**Task requirements**
If a line in the entries below includes "comune", show that line.

**Items listed in a dataset**
####################

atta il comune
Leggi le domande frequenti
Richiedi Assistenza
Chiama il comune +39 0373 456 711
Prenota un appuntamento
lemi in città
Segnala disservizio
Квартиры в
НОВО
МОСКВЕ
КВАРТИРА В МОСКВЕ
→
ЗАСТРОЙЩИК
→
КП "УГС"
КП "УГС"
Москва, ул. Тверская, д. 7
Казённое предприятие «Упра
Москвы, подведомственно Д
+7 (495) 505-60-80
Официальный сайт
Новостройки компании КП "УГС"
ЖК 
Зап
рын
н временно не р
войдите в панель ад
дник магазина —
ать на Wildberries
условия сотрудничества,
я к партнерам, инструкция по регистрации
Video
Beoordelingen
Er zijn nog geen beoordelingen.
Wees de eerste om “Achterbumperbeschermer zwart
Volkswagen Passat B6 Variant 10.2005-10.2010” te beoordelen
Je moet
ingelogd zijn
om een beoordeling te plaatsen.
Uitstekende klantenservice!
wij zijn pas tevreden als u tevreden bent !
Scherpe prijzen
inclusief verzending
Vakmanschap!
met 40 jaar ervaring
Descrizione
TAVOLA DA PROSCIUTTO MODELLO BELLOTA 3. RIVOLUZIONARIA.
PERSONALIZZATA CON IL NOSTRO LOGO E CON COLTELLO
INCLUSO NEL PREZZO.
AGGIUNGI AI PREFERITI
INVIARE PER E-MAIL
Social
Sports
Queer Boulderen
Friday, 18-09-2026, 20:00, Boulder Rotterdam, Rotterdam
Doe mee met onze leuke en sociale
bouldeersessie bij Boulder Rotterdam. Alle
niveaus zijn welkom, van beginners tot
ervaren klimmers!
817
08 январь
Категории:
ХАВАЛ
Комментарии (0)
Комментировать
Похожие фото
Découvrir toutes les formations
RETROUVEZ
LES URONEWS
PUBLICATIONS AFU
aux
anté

####################

**Task output**
atta il comune
Chiama il comune +39 0373 456 711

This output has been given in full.